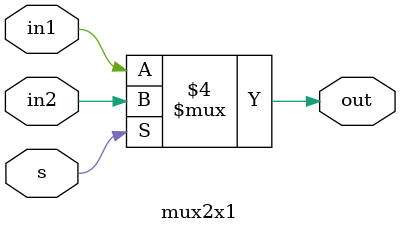
<source format=v>
`timescale 1ns / 1ps


module mux2x1(
    input in1,
    input in2,
    input s,
    output reg out
    );
    always@(*)
    begin
    if(s==1)
    out=in2;
    else
    out=in1;
    end
endmodule

</source>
——
• _EXERCISE AIM_:
Once the images are dropped, set down the remaining material word for word.

• _EXERCISE ANSWER_:
<source format=v>
`timescale 1ns / 1ps


module mux2x1(
    input in1,
    input in2,
    input s,
    output reg out
    );
    always@(*)
    begin
    if(s==1)
    out=in2;
    else
    out=in1;
    end
endmodule

</source>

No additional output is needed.